*Work to complete*.
Rewrite every line of the material with "collectors" renamed to "collected by" and everything else unchanged. Leave the pictures out of your answer.

(Collection entries)
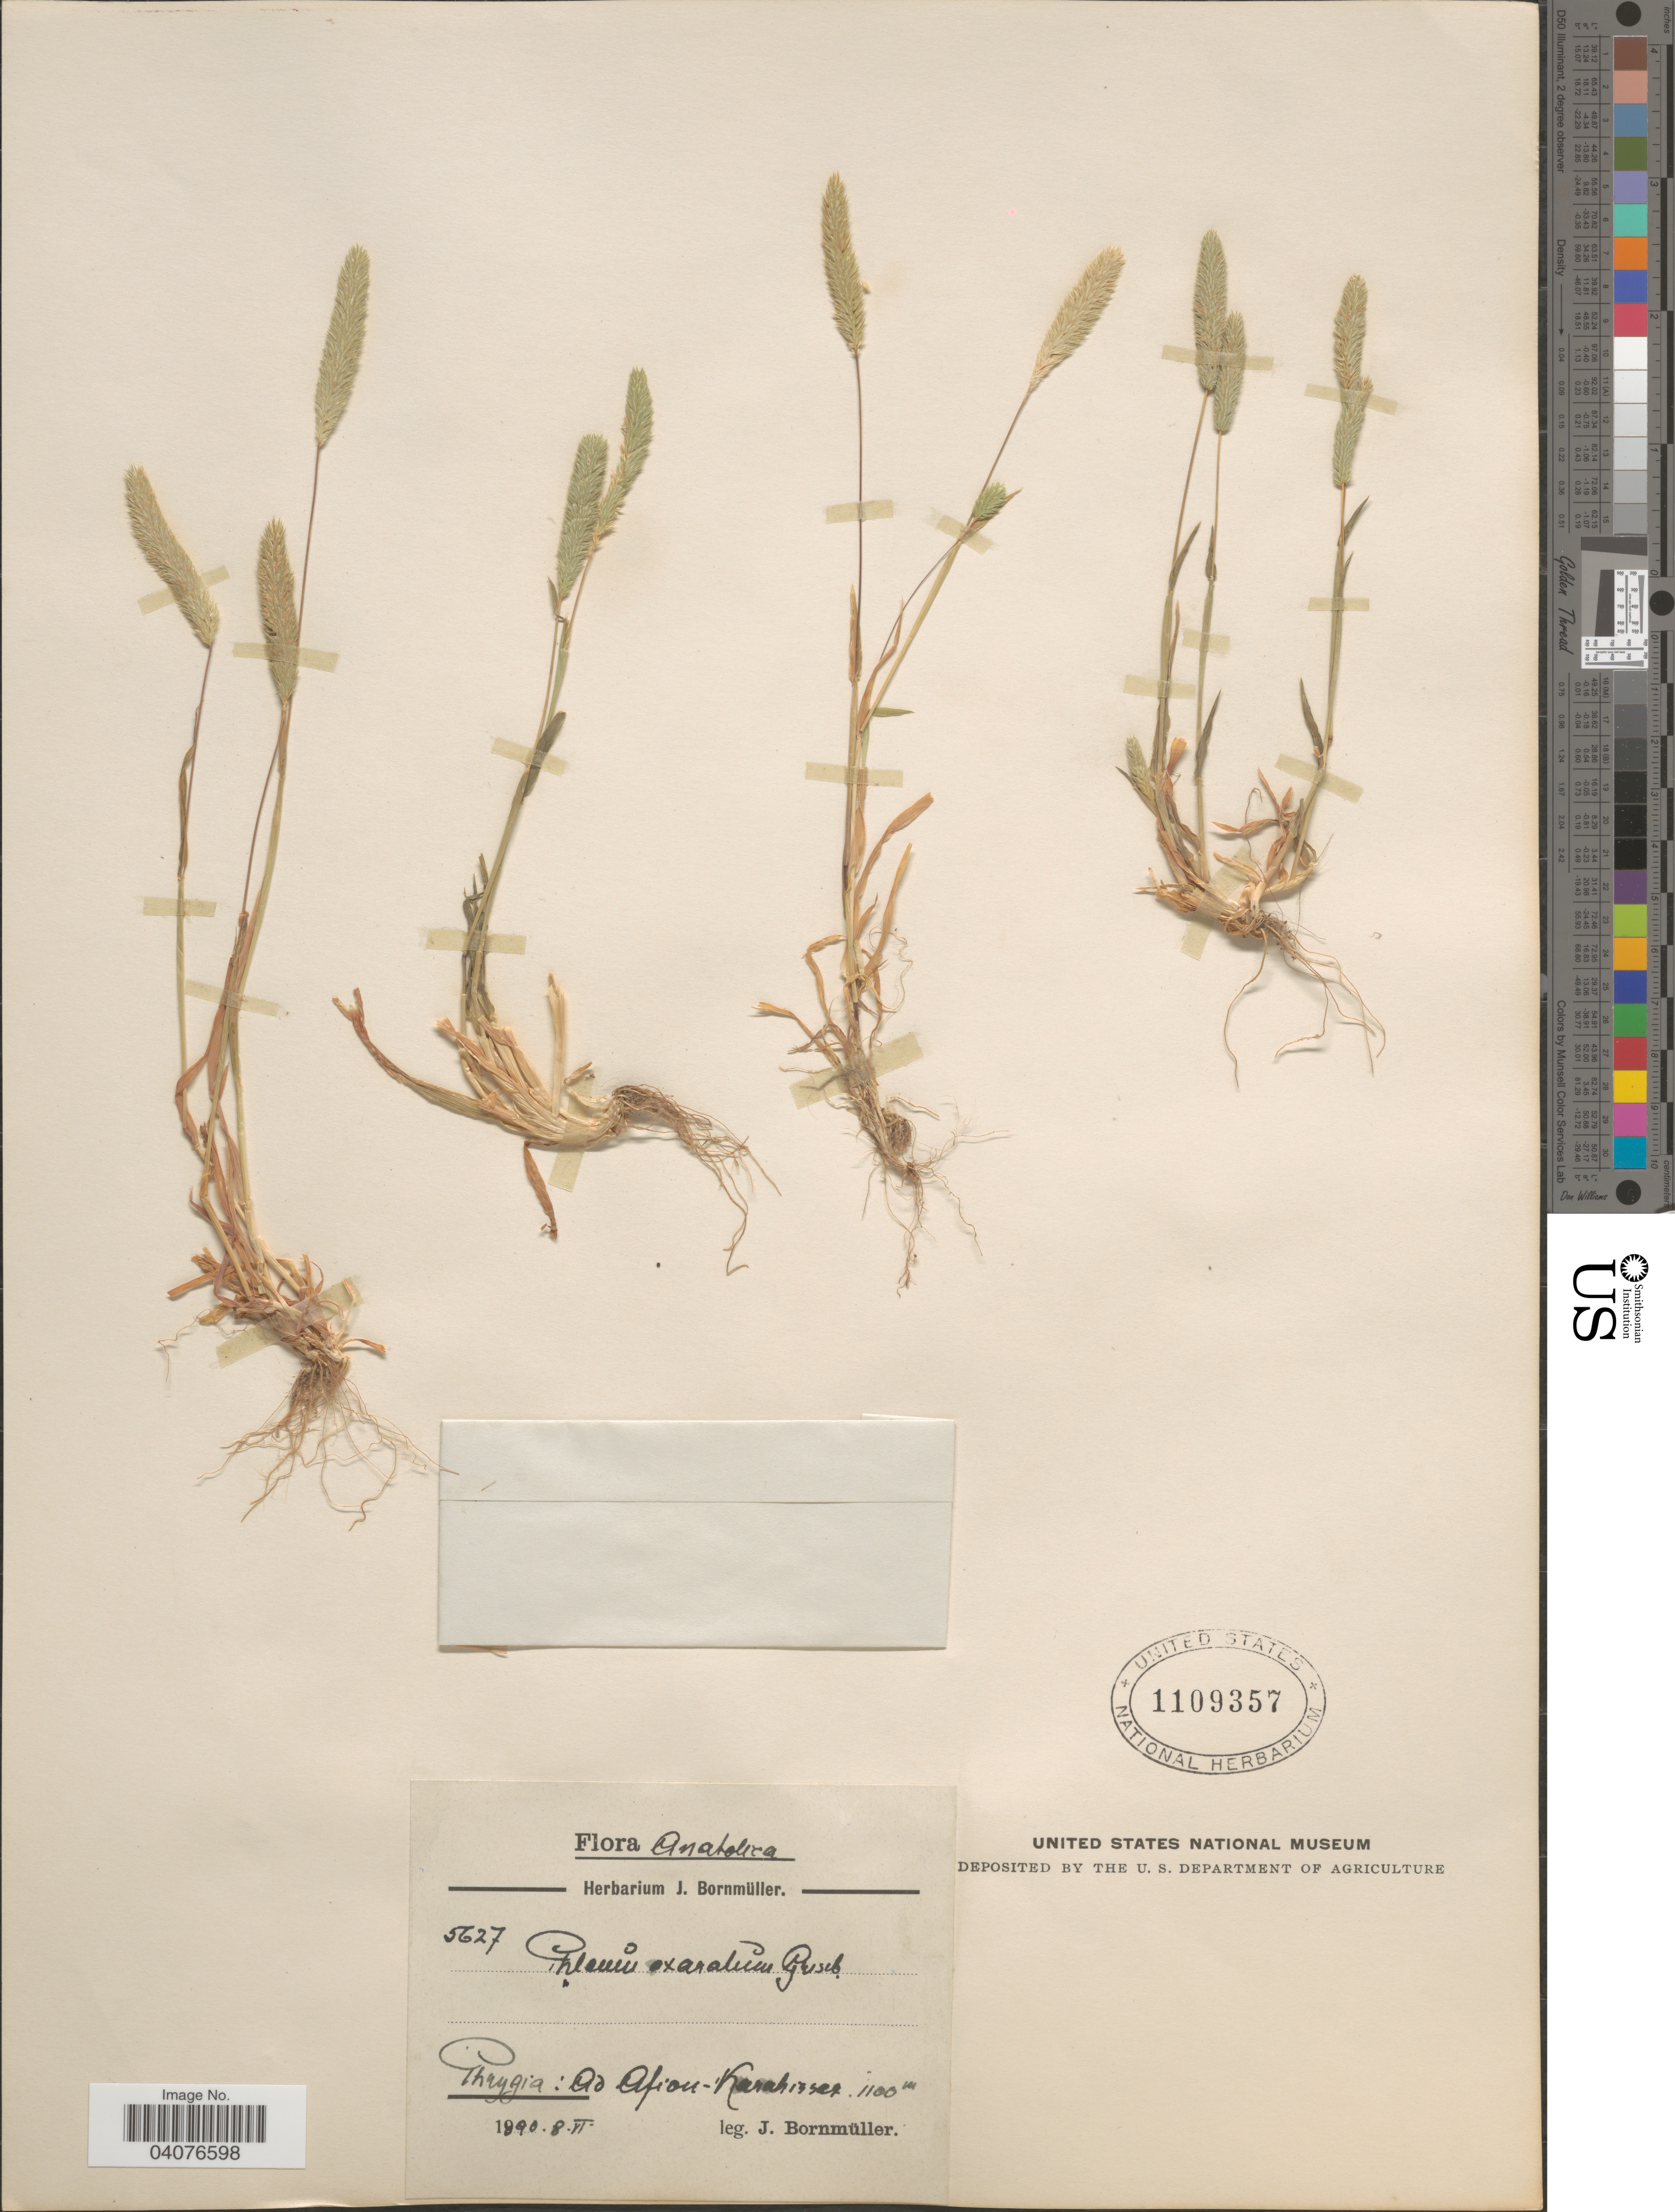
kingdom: Plantae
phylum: Tracheophyta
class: Liliopsida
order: Poales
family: Poaceae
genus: Phleum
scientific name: Phleum exaratum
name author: Hochst. ex Griseb.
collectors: J. Bornmüller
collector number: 5627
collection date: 1890-06-08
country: Turkey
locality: Anatolica. Phrygia: Ad Afion-Karahisser.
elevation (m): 1100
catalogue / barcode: US 1109357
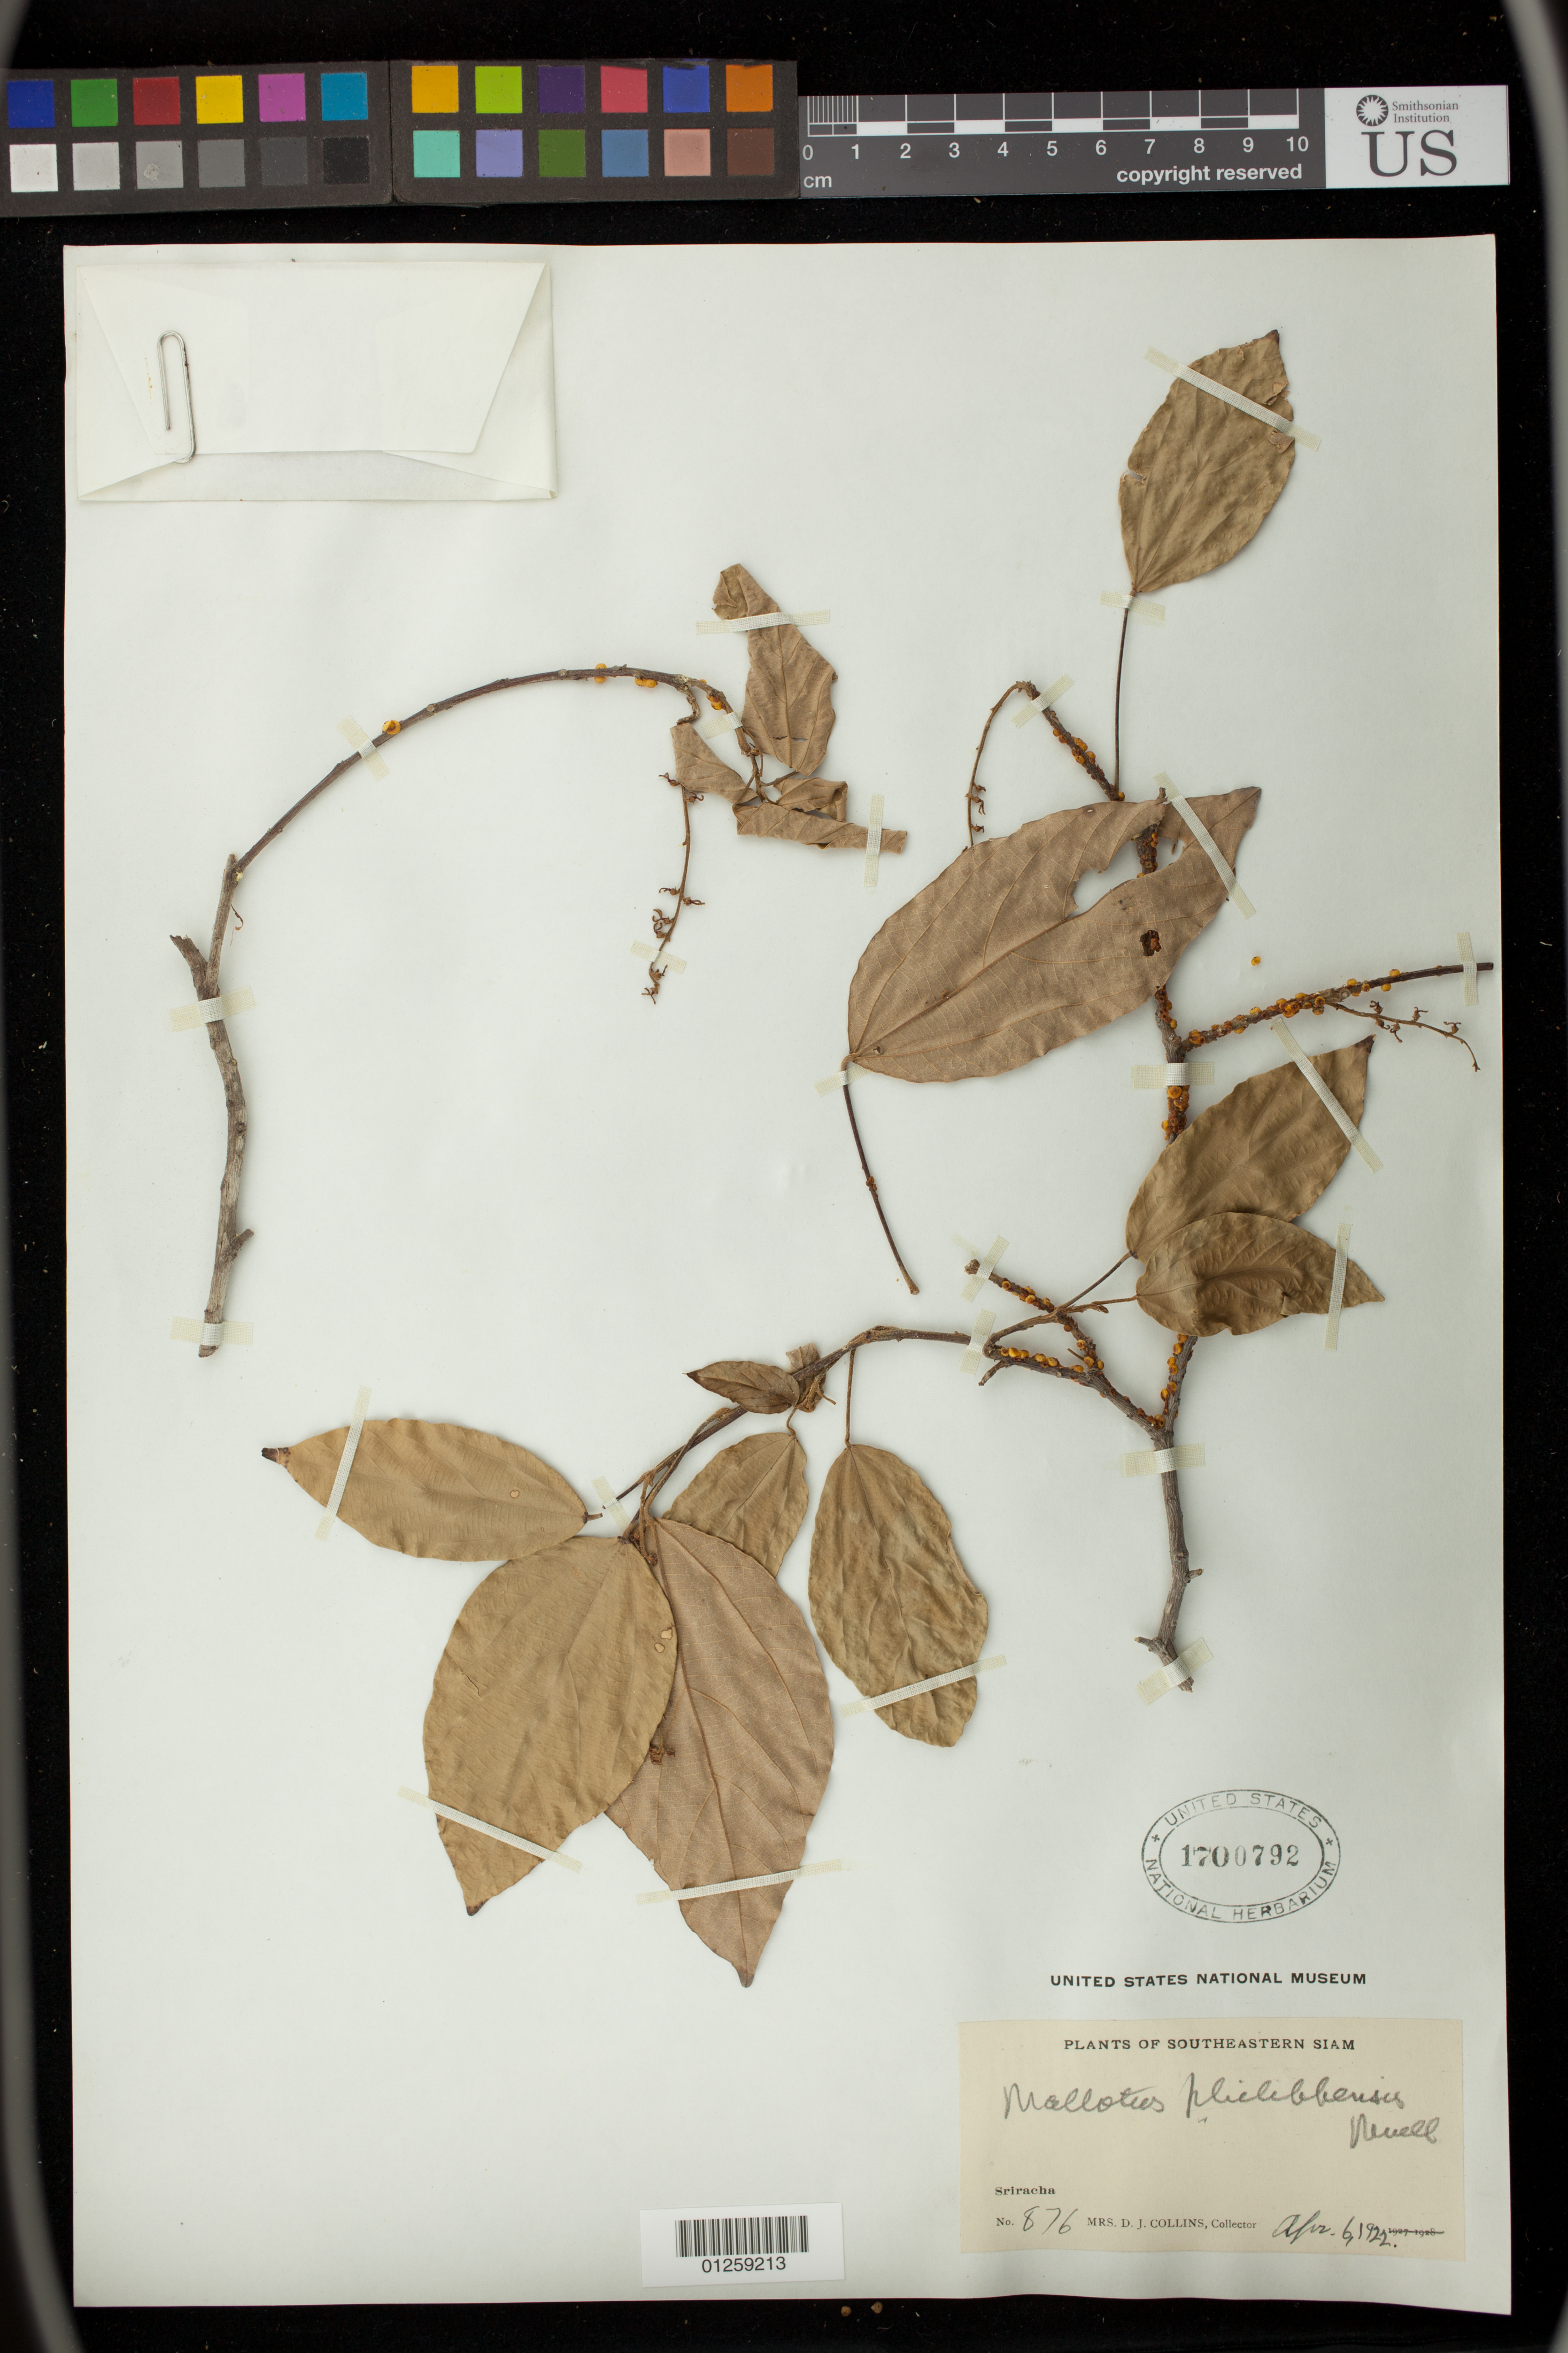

*Problem solution*.
kingdom: Plantae
phylum: Tracheophyta
class: Liliopsida
order: Poales
family: Poaceae
genus: Phleum
scientific name: Phleum exaratum
name author: Hochst. ex Griseb.
collected by: J. Bornmüller
collector number: 5627
collection date: 1890-06-08
country: Turkey
locality: Anatolica. Phrygia: Ad Afion-Karahisser.
elevation (m): 1100
catalogue / barcode: US 1109357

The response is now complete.